Cryptocurrency – the hottest commodity on the virtual market these days – is taking the digital world by storm. Most people started noticing it since Bitcoin hit a record high exchange value of $17,900 for each, in December last year. It has, however, slid back down to a humble $8000 as of now but it does talk a lot about the risks and returns in the cryptocurrency market.

Understanding how governments are dealing with it

Cryptocurrency is still regarded as a controversial digital asset to deal in, given its highly volatile nature and its legal status is often unclear or deliberately ambiguous. Most of the times, the laws concerning the use and exchange of cryptocurrencies are still undefined or constantly in flux. Interestingly though, in most countries, trading in cryptocurrencies is not explicitly illegal.

  • China didn’t exactly ban cryptocurrency. They just stopped any exchange over its territory leading to a blanket ban.
  • India hasn’t banned cryptocurrency, but has repeatedly stated it to not be a ‘legal tender’ and likened it to different scams.

View from the E.U.

The European Union acknowledges Bitcoin as a currency rather than a digital commodity and doesn’t apply VAT or GST when converting from traditional currency to bitcoin or vice versa.

However, European banks are advised not to deal in digital currency due to the lack of a proper framework for the regulation of such assets.

While the decentralized and unregulated nature of cryptocurrency is what makes it so appealing in today’s globalized economy, it also makes Bitcoin and other such similar digital assets vulnerable to exploitation by individuals for tax evasion and money-laundering purposes. As such, they pose a substantial threat to countries trying to implement anti-money laundering and anti-terror financing regulation and laws.

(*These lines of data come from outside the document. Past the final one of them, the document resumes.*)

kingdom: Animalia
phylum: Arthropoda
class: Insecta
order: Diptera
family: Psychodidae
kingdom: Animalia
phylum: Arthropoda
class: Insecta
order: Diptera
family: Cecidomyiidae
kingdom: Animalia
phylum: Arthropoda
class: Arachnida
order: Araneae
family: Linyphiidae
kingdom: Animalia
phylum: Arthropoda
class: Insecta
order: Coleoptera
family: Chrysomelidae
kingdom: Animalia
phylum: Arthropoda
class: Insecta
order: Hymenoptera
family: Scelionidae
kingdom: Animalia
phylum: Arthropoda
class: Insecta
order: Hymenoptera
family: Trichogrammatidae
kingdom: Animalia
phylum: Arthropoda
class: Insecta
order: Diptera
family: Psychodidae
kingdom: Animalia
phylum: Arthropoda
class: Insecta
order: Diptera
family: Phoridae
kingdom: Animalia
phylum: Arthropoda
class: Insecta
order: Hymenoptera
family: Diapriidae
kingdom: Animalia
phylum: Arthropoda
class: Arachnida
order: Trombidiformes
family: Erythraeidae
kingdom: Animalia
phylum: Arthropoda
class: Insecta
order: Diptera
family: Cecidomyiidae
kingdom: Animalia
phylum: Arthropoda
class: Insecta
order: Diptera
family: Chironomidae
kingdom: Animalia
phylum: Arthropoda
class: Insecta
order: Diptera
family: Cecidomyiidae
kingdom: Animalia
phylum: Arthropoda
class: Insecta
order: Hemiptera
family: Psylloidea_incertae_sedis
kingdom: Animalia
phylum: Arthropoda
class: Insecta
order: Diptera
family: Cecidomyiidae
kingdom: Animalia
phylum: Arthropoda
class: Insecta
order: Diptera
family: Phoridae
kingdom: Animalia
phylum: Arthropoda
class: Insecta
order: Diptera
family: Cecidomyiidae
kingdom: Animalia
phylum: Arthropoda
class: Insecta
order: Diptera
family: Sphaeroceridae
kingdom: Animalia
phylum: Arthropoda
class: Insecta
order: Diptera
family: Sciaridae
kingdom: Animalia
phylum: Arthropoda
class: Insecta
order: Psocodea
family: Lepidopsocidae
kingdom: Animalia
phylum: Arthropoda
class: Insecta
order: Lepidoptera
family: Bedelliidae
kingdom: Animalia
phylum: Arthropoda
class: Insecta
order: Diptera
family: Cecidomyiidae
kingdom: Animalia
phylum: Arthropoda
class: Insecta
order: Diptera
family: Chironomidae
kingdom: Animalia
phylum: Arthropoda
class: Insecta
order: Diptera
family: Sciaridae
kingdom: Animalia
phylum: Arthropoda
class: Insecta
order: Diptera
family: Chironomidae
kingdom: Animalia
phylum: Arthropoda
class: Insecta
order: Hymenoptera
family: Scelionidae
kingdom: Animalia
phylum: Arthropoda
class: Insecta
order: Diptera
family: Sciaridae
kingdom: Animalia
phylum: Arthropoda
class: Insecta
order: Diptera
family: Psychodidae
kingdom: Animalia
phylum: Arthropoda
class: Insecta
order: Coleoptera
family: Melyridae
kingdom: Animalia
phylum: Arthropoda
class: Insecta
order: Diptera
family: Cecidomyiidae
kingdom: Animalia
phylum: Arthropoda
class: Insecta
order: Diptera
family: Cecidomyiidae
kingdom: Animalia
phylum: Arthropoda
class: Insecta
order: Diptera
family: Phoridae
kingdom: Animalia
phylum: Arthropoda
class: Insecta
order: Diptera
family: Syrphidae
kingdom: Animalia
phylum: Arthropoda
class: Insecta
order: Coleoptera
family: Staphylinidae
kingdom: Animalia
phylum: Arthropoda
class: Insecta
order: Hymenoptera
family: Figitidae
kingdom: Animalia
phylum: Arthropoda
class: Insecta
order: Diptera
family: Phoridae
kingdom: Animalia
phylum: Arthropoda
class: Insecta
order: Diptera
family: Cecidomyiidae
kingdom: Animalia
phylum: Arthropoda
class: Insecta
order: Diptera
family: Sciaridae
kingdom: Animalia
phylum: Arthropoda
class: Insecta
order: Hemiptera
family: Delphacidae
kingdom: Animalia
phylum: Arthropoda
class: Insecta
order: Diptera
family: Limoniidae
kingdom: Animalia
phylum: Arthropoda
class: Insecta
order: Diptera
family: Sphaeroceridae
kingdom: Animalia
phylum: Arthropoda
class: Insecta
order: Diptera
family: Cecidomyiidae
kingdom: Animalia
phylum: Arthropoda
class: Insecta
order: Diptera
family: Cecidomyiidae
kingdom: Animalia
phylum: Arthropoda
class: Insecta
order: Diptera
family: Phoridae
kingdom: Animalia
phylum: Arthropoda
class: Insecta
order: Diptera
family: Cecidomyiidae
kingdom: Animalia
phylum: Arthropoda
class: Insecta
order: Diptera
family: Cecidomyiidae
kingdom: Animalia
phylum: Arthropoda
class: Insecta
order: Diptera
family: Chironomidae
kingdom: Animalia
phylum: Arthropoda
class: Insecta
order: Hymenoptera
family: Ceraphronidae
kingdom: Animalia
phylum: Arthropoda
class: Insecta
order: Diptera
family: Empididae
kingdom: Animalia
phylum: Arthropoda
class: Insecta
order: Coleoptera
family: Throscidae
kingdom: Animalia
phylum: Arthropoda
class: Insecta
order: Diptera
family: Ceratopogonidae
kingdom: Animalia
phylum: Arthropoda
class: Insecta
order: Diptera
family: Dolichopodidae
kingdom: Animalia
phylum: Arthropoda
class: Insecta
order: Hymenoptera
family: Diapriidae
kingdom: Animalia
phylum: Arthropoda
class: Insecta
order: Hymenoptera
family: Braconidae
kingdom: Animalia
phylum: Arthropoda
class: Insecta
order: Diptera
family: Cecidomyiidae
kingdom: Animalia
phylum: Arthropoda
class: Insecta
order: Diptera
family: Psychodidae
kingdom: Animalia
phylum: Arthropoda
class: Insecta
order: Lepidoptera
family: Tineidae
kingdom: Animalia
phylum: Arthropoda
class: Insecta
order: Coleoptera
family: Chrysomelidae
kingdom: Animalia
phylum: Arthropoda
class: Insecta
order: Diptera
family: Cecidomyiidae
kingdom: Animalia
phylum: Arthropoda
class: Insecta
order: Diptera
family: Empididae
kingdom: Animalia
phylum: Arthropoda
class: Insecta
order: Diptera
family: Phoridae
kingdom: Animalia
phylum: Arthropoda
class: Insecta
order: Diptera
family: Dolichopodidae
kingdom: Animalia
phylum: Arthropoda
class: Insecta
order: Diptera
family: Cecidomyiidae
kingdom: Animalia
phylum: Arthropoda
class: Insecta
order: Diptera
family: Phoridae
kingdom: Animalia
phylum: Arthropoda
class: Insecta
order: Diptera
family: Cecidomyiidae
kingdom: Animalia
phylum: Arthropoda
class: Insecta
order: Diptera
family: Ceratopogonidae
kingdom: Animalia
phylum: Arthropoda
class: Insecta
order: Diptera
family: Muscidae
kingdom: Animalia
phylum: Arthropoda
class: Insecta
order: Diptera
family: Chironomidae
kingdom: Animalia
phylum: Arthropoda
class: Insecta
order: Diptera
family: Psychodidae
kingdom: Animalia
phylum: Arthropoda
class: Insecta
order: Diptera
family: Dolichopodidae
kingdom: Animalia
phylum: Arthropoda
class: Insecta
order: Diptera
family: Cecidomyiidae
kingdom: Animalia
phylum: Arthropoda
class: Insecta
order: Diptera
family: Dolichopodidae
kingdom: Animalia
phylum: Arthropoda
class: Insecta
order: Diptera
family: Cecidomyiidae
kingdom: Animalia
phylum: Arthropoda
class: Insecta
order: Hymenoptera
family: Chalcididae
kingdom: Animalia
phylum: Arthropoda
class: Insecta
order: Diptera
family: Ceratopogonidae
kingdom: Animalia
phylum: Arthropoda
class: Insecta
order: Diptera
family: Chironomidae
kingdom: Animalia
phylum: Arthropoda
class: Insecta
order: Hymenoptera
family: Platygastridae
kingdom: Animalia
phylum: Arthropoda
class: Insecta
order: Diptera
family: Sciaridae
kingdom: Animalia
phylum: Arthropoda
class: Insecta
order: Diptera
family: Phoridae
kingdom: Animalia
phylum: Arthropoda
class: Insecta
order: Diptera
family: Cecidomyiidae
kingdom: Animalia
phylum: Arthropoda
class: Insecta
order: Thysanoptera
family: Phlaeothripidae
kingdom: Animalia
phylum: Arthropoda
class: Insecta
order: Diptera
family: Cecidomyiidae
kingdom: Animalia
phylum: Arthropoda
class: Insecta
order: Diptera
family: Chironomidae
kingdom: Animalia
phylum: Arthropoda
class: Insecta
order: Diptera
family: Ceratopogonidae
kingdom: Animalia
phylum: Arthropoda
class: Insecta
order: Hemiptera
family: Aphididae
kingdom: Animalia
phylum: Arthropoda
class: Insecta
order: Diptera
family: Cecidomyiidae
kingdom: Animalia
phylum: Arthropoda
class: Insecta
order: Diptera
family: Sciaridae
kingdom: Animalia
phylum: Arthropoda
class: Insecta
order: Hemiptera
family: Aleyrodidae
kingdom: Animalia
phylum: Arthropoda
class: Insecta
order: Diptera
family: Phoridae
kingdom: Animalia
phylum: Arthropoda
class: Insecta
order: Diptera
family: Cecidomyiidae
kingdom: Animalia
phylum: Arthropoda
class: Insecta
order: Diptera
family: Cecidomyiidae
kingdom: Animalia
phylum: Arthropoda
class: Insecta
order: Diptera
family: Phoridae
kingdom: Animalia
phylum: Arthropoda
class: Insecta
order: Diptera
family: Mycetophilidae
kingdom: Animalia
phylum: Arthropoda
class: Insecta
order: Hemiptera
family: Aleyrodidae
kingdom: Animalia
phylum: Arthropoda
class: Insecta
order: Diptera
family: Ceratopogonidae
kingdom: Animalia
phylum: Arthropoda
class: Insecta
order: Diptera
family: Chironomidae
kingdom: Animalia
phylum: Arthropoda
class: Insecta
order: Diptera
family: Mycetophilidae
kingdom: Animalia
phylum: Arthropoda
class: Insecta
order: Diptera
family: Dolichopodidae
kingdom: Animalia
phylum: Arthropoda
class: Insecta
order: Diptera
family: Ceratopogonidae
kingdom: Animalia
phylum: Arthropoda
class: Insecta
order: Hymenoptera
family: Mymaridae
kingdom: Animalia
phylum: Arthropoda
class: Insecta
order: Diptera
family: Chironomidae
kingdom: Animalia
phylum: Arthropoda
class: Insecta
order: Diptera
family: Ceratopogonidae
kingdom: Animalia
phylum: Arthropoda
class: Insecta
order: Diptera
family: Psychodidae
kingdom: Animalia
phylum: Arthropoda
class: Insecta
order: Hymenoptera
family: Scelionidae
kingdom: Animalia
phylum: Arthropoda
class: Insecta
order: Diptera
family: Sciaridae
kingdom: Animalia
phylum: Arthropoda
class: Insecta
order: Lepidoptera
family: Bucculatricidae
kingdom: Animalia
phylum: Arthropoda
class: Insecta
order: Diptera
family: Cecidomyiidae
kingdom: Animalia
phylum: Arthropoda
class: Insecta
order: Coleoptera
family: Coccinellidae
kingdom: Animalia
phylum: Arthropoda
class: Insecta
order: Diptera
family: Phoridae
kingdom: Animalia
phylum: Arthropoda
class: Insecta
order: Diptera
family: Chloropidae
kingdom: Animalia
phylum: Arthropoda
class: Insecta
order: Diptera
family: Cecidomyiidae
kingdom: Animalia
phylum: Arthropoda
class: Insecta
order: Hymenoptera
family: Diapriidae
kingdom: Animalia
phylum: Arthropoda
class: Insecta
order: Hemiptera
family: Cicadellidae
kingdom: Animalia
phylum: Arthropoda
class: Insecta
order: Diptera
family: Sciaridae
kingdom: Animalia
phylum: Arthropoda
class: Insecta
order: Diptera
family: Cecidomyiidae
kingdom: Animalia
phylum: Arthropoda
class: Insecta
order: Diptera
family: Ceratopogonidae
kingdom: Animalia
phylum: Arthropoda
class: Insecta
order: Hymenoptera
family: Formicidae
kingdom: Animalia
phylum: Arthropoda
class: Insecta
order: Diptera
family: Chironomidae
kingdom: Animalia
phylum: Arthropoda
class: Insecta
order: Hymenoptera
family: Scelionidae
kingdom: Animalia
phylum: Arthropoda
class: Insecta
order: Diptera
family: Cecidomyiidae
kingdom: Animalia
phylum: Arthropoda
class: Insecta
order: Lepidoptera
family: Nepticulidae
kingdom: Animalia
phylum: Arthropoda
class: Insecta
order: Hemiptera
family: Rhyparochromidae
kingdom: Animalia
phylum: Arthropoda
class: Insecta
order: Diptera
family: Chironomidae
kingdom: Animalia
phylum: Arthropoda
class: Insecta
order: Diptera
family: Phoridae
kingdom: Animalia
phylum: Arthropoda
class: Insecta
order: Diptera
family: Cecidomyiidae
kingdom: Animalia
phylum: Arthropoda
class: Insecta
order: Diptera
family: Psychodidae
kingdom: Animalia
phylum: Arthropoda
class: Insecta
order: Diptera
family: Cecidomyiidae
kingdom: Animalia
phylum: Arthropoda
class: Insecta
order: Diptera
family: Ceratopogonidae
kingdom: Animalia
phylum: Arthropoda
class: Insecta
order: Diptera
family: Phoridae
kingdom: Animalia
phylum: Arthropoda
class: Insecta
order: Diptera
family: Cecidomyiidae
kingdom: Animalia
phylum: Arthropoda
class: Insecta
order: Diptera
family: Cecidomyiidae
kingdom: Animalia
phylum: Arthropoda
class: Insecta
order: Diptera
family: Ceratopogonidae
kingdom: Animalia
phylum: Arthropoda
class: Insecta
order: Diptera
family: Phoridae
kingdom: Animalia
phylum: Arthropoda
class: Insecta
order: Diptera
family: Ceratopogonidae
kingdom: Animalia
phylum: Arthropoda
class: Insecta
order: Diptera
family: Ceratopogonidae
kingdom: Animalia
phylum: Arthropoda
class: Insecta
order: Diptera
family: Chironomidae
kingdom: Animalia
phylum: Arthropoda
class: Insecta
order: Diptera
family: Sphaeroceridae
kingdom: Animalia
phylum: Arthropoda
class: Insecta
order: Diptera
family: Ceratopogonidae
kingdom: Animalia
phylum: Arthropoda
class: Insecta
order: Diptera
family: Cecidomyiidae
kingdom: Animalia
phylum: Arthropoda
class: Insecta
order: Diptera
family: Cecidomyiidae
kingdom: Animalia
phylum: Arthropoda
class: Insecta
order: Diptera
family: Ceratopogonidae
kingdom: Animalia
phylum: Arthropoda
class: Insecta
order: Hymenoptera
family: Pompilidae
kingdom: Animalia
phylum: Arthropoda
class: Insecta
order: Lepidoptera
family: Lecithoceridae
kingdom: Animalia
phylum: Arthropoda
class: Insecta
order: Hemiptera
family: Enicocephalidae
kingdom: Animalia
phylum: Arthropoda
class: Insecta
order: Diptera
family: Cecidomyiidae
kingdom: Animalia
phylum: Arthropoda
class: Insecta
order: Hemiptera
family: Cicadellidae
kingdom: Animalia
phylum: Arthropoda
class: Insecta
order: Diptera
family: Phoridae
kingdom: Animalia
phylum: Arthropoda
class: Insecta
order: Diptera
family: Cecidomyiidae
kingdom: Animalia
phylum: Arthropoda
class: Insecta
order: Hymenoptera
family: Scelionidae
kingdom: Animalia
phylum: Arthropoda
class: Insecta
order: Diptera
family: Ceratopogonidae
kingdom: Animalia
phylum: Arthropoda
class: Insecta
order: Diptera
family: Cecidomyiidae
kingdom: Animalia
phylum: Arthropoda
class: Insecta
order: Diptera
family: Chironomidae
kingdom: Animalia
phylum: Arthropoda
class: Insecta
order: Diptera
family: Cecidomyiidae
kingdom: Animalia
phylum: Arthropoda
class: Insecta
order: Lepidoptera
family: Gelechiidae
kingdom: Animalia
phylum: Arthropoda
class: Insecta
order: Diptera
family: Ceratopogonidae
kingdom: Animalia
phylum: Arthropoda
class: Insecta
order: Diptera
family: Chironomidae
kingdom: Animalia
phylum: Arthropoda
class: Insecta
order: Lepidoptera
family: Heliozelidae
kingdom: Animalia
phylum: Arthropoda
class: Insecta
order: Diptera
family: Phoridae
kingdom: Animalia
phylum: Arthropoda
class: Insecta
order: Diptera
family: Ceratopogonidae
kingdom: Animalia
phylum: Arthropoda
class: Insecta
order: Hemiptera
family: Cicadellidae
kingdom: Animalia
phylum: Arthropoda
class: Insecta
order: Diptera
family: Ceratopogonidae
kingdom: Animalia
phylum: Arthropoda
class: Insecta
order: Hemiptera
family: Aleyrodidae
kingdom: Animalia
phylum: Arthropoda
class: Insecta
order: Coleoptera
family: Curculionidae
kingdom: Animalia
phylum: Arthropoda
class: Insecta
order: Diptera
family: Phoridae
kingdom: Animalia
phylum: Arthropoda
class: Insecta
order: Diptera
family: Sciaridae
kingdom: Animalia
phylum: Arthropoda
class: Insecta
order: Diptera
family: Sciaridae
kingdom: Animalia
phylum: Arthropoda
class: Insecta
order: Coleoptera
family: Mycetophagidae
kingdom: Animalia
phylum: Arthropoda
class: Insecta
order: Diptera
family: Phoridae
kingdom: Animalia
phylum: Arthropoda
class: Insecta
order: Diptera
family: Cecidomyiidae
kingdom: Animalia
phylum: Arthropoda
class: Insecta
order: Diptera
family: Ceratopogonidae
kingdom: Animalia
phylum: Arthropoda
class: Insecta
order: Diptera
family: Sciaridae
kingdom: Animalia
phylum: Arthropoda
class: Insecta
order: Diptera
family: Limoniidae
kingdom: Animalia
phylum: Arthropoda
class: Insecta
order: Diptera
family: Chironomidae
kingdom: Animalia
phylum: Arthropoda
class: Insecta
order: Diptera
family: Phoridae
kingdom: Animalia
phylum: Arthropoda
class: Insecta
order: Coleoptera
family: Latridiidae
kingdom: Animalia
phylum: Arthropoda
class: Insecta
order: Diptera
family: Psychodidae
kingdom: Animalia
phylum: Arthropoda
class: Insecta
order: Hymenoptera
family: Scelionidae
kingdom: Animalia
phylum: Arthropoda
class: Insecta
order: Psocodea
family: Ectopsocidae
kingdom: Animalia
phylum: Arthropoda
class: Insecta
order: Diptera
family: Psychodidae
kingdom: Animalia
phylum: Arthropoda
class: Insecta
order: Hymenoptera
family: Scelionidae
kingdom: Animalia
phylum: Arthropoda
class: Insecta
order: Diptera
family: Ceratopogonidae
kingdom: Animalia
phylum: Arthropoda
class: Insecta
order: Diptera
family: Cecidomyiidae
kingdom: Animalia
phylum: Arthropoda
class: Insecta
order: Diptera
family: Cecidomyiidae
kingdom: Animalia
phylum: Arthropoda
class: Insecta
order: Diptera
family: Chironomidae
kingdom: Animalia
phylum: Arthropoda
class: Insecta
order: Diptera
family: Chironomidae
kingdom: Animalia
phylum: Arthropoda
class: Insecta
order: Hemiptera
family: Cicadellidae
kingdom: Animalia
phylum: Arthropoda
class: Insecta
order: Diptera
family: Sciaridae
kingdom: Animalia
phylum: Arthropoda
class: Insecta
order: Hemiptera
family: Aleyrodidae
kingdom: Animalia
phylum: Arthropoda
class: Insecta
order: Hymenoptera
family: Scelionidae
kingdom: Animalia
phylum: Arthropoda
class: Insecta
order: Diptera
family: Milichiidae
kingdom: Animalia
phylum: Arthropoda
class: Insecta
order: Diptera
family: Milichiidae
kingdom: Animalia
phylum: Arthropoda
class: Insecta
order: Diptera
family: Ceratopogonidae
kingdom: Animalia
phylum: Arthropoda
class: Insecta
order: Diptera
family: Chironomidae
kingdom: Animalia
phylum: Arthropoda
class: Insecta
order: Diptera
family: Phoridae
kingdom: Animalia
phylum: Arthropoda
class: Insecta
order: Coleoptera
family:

The countries that declared it illegal

The countries that declared it illegal

Some countries like Cambodia, Nepal, and Bangladesh have declared all cryptocurrency illegal, but major financial markets like USA, Canada, and Europe are ready to encourage such endeavors and see how this new technological trend will impact the economy.

The US is currently treating digital currency as a commodity or as funds and taxing owners as such. Bitcoin and other cryptocurrencies are perfectly legal in Canada though regulated under anti-laundering laws and any individuals or companies dealing in cryptocurrency are treated as financial services and businesses.

What should be done?

In light of the release of the Panama papers, countries need to look for stricter regulation on digital currency and other similar financial assets to come down hard on money-laundering practices abusing loopholes in the law for tax evasion and other white-collar, fiscal crime activity.

Digital currency is not a legal tender in Canada as it is not supported by Canadian authorities nor is it managed by financial institutions such as banks based in Canada. However, it is perfectly legal to trade using cryptocurrency and any digital financial transactions are subject to the same tax laws as cash or debit and credit transactions.

Like in the US, cryptocurrency is considered to be a commodity in Canadian law and is subject to barter rules under the Income Tax Act.

What’s so different with cryptocurrency?

Cryptocurrency is revolutionary – it is the first financial system that separates money from the state. While governments and banks can regulate its use, they cannot affect price through inflation, providing a freedom to the market that was never possible before widespread adoption of digital funds on the internet.

However, it is worth pointing out that digital currency is still in its infancy, a financial experiment and susceptible to market manipulation.

All being said, there are many advantages to adopting a digital currency which can be traded around the world, especially given the recent drastic globalization and an economy that is more interconnected than ever as long as it is properly legislated and strictly regulated.